2A - I'm trying to use the 'Scan & OCR' tool in Adobe Acrobat Standard and see you can select 'Enhance' -> 'Scanned Document', or select 'Recognize Text' -> 'In This File'. Should I do one before the other to maximize efficacy?
2B - They both seem to recognize text, so i'm confused on the difference. What are the benefits of one over the other?
2C - Should I use them together if i'm still not getting results?
3. Even after running both these optinos in 'Scan & OCR' at 600 dpi, this document doesn't have most of it's text searchable (see attached doc). What more can I do besides running both these options in "Scan & OCR"?

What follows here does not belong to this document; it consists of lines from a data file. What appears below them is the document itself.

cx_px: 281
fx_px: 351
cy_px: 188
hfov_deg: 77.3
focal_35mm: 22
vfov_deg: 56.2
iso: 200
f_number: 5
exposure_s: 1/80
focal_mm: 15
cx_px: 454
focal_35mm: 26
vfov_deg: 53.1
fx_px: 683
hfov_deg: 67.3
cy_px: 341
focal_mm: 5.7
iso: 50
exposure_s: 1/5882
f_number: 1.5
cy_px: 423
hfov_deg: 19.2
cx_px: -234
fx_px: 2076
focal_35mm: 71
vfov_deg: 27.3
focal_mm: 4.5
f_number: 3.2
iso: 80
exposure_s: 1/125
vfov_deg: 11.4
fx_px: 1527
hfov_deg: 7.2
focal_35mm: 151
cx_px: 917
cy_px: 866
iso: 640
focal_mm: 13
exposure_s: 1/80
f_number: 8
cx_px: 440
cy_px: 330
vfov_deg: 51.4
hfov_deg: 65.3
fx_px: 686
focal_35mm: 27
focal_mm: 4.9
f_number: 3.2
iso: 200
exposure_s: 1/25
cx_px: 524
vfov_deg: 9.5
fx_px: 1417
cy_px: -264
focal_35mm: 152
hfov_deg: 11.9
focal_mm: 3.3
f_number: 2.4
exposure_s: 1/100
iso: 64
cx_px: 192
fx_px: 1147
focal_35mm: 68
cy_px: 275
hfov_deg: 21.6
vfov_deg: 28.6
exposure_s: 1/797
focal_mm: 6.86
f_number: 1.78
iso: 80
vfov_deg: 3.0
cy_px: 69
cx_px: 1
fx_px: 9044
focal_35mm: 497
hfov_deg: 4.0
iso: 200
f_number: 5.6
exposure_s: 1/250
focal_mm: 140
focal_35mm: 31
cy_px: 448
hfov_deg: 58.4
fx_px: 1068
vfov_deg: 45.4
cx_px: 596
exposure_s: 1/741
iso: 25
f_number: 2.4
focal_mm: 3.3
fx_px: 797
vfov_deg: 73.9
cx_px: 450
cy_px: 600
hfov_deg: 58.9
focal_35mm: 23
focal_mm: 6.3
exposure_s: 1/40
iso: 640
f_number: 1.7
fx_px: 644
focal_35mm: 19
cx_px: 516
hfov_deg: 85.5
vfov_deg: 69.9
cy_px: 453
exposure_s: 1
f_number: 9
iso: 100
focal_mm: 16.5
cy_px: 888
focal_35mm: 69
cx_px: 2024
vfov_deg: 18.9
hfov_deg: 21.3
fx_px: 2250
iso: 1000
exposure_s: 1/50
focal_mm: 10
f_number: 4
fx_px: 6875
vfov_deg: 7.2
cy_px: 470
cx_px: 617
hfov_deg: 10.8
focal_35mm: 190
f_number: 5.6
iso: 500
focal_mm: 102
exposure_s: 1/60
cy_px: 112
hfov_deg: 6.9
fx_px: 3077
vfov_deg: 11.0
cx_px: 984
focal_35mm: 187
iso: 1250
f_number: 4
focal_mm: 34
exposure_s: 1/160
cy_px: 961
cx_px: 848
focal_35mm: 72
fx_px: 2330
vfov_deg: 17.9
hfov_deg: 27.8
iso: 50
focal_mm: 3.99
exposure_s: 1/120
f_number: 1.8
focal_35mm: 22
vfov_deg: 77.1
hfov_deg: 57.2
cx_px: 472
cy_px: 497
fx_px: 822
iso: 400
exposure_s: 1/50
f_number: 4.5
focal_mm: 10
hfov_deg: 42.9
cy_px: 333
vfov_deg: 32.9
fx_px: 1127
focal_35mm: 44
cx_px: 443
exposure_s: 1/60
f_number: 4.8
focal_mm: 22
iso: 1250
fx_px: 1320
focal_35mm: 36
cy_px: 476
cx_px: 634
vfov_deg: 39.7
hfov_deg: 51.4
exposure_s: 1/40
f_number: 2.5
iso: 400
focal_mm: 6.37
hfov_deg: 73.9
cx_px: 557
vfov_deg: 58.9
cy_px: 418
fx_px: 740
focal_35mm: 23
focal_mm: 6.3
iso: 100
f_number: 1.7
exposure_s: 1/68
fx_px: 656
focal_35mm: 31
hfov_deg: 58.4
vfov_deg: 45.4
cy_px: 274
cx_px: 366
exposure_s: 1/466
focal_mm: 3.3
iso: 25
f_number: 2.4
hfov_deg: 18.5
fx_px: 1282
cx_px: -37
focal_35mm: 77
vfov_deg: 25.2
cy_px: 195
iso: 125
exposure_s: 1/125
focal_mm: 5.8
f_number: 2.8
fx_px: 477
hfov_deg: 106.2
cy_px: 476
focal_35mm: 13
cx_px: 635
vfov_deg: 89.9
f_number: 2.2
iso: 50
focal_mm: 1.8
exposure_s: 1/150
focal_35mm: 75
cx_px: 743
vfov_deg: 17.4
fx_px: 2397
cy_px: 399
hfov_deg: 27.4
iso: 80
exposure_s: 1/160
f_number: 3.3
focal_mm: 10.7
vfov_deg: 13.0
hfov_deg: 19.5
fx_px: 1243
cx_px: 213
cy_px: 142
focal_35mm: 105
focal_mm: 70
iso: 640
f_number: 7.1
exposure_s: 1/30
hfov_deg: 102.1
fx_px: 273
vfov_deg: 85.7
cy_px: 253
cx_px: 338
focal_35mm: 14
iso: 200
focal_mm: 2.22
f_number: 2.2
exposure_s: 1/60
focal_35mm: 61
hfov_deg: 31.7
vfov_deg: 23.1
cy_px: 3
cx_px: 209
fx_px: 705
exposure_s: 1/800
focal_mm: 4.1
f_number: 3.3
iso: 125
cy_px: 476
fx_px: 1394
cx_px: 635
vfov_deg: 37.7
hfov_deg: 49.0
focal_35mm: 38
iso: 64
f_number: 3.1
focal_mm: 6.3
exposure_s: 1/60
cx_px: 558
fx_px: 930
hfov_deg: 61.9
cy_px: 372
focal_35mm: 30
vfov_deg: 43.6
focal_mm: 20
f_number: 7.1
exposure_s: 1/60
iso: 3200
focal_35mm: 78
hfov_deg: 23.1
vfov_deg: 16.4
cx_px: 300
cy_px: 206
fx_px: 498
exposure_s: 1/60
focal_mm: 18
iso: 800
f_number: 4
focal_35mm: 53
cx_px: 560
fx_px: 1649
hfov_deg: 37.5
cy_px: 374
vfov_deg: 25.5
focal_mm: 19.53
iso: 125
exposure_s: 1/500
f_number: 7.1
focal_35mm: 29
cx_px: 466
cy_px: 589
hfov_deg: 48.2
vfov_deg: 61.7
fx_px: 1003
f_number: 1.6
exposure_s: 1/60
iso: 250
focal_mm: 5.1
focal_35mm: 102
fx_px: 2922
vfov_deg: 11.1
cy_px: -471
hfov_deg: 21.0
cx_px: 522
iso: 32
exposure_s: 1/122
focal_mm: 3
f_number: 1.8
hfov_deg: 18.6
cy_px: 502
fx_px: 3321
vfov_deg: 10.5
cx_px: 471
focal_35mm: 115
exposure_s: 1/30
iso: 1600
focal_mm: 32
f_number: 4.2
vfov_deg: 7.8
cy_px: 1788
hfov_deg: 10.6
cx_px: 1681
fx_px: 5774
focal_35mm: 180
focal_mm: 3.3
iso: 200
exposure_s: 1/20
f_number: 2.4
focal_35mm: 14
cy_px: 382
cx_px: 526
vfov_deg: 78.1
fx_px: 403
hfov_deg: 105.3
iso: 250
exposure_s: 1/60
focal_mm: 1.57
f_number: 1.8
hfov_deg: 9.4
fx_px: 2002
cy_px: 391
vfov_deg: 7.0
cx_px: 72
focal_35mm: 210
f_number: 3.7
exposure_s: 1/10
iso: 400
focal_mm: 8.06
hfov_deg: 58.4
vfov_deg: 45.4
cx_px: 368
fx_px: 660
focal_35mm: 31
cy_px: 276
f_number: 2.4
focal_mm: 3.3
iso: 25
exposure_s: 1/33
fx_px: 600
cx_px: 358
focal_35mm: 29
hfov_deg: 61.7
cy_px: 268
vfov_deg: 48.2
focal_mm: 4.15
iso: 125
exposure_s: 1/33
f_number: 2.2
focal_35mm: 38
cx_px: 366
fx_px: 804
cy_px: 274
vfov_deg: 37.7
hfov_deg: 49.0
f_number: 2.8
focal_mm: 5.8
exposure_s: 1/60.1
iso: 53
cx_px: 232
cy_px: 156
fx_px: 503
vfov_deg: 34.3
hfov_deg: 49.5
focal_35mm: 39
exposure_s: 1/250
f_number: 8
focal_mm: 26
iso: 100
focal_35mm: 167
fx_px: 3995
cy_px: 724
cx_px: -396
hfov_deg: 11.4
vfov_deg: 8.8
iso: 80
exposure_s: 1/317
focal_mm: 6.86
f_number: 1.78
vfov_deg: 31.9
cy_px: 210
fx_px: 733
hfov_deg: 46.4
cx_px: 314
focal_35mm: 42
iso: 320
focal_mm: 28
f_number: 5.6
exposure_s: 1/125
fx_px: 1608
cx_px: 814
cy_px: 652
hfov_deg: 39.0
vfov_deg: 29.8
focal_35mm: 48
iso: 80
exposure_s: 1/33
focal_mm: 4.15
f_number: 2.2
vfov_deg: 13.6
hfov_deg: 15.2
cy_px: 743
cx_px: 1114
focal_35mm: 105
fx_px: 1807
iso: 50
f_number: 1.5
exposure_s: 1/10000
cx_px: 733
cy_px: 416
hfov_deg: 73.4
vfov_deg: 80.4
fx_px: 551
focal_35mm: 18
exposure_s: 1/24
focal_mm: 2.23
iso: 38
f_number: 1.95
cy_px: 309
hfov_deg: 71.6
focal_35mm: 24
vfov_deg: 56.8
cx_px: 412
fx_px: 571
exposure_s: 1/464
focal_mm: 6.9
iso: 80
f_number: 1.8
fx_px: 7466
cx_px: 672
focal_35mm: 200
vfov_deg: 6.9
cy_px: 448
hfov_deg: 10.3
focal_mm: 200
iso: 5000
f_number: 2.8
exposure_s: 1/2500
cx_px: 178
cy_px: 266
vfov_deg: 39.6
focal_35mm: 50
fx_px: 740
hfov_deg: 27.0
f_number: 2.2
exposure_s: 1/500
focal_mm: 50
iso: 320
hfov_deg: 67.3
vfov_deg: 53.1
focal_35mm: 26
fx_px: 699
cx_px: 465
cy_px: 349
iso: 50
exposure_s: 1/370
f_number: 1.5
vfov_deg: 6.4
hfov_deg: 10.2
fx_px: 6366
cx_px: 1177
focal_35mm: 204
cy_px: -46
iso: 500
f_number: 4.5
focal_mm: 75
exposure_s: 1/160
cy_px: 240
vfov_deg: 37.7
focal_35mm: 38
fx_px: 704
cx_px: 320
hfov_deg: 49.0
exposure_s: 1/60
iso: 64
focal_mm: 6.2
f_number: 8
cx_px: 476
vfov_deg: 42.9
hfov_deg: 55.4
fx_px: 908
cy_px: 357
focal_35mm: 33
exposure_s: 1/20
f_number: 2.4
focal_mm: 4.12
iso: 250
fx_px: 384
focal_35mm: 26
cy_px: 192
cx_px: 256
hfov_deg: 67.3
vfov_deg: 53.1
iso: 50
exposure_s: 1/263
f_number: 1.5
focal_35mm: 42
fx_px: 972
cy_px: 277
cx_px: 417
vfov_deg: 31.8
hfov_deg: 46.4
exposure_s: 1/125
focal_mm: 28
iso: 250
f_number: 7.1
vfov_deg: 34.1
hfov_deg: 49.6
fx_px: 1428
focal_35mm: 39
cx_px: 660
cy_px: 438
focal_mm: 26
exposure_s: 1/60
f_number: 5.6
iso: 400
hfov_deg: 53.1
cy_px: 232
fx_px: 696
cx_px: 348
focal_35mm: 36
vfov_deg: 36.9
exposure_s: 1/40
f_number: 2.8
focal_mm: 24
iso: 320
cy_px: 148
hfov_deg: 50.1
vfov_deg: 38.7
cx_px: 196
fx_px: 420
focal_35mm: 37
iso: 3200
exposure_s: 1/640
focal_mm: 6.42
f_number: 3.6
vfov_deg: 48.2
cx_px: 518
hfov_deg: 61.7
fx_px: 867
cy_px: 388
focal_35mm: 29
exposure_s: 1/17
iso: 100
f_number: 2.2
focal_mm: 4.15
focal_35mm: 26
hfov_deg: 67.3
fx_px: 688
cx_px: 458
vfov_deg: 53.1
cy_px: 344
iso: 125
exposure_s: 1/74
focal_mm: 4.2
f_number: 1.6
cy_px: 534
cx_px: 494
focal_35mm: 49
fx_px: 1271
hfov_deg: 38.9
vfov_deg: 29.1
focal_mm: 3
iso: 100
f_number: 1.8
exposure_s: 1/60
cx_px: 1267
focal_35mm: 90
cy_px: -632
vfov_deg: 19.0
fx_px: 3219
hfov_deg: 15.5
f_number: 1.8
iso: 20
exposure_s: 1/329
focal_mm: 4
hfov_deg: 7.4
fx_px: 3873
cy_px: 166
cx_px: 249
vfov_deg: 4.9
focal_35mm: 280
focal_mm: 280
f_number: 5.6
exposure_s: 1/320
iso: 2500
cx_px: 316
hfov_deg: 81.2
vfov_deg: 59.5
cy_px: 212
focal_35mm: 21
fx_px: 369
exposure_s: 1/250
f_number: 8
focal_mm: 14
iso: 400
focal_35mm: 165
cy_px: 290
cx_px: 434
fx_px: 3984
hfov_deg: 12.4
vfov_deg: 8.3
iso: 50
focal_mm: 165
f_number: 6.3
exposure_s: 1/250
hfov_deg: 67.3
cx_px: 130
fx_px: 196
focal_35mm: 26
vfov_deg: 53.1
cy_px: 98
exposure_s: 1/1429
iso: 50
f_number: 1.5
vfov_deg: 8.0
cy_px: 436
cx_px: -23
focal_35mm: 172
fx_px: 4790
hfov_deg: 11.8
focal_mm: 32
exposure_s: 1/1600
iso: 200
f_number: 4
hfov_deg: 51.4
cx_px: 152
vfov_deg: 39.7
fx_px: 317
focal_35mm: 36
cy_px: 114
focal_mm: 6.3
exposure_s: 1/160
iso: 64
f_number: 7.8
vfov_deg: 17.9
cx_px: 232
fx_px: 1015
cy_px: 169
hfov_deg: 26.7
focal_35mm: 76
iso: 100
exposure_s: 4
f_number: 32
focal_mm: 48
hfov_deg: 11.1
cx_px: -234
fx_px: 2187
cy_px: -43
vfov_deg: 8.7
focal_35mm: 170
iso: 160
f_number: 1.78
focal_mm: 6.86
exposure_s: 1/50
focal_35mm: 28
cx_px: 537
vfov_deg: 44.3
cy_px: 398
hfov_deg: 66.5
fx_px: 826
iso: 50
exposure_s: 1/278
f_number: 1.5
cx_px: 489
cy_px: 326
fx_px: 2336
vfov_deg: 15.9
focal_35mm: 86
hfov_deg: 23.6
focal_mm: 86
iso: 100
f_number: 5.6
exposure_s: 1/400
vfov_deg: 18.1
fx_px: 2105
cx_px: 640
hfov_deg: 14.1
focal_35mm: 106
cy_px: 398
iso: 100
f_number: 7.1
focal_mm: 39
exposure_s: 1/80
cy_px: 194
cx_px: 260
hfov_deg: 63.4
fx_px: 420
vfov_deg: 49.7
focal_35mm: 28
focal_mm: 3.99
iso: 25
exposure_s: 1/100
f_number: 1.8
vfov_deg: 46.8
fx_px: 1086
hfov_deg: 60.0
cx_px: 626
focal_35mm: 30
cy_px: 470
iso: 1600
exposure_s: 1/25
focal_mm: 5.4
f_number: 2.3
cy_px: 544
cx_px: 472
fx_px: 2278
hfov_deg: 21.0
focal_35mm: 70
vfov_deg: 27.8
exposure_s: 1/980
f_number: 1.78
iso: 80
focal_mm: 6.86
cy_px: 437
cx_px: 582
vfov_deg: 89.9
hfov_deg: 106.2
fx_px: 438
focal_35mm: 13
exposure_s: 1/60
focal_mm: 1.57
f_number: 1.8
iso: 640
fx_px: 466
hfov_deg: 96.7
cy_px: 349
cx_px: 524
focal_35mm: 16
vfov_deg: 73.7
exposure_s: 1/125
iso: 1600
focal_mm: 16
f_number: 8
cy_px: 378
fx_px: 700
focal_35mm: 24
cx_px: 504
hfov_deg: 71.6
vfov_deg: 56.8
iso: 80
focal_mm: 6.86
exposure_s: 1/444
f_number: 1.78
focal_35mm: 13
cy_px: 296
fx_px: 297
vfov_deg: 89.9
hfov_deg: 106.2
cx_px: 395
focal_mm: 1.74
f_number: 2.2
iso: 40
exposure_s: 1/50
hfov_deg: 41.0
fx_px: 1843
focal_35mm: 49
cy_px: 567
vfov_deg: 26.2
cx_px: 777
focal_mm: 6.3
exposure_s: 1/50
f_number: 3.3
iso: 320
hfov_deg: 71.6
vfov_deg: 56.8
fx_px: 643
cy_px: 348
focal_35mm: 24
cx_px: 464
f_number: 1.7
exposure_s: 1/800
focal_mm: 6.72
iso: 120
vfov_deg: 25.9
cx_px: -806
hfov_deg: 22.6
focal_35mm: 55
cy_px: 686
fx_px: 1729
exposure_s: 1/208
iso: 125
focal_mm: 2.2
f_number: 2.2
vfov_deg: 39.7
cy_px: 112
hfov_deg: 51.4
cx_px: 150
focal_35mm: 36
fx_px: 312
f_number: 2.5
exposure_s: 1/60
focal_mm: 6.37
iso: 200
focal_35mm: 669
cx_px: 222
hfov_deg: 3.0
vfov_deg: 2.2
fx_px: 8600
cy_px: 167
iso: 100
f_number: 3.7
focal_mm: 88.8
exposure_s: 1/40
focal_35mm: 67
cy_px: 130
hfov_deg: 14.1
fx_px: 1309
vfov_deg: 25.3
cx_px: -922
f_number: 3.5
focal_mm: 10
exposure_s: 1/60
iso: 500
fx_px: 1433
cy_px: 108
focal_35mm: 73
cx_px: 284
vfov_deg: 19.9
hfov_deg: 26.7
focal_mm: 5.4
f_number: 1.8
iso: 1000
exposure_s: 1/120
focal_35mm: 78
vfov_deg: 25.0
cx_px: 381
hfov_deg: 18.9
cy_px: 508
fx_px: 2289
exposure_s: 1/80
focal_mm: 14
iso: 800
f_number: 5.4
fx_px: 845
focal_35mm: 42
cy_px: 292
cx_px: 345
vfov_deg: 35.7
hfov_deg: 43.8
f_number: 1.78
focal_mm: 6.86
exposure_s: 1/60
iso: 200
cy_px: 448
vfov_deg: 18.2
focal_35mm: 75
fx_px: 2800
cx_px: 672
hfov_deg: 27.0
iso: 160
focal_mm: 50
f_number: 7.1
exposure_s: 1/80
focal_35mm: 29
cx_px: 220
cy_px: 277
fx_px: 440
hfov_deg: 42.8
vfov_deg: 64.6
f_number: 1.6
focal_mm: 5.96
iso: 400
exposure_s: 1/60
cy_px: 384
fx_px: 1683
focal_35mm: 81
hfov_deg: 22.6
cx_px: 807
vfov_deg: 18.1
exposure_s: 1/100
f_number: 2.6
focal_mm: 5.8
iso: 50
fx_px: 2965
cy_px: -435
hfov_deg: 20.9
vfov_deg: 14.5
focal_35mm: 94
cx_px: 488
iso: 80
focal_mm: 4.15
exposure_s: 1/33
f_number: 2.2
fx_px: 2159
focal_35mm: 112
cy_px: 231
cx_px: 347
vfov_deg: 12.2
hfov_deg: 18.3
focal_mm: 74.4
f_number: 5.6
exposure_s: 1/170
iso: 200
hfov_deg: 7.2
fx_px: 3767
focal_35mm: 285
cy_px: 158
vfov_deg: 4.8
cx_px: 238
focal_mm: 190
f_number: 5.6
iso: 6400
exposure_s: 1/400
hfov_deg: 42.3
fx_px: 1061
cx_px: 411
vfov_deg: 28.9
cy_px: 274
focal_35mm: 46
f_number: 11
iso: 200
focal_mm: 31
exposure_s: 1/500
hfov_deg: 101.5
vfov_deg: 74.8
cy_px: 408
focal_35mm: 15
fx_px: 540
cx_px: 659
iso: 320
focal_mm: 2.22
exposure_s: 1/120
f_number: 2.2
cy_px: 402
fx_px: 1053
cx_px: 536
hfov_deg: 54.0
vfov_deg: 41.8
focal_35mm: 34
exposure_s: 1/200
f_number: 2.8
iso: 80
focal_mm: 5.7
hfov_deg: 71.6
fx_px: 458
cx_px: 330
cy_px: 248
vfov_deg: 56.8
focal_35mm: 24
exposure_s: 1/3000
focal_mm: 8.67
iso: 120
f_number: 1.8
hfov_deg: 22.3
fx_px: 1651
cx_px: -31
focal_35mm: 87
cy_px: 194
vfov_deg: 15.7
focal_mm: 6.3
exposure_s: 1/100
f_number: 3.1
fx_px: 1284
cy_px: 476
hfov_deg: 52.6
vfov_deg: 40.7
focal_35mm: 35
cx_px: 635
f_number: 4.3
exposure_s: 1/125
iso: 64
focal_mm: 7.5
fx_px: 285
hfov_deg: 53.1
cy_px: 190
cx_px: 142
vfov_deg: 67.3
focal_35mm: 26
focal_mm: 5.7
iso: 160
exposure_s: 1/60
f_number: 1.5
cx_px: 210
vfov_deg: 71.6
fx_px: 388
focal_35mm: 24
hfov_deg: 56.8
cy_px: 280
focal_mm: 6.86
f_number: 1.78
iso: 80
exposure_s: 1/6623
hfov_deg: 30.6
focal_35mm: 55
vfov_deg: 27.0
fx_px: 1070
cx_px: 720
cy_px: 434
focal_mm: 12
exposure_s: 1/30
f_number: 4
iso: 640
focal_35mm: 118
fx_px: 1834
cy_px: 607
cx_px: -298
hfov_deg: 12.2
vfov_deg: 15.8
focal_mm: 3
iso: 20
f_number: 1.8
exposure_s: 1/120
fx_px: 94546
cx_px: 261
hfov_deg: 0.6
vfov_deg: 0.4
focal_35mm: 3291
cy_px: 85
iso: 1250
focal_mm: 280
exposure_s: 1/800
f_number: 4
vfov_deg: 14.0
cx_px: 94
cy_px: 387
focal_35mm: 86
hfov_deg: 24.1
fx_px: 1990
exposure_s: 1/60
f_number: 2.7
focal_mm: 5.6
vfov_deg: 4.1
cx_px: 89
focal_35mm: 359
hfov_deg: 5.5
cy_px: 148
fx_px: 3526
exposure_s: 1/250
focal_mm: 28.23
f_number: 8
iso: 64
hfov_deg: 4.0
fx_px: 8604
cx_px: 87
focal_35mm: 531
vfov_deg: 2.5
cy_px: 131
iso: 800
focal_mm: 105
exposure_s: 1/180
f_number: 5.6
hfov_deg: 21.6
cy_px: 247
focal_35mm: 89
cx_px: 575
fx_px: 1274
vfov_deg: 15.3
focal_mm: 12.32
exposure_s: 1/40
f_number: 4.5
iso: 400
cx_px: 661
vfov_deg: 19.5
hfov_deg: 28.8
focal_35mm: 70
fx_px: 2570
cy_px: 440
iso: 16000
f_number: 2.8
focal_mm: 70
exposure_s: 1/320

Thank you in advance for all the help!
Copy link to clipboard
Copied
Hi there
Hope you are doing well and sorry for the delay.
Acrobat Reader and Scan are all part of the 'Adobe Acrobat Pro' package for more info. please check the help page https://adobe.ly/4cicTii
The Enhance Camera Images feature helps clean up images that are captured using smart phone cameras. Using this feature, you can click photographs of a document from your mobile devices and then create a nice-looking, clear, and small-size PDF. It solves your need of ad-hoc scanning without using a standard scanner https://adobe.ly/3vigs7C
The recognize text is user for language OCR, By default the OCR language is picked from default locale. To change the language, click Edit and choose a different language https://adobe.ly/4cmLnQy
What happens when you try to Scan and OCR the text on the PDF file, do you get any error message, if yes, please share the screenshot of the same for more clarity, also check if its an issue with the specific PDF or all of them.
Also make sure you have the application updated the recent version 24.01.20604 installed. Go to Help > Check for updates and reboot the computer once.
~Amal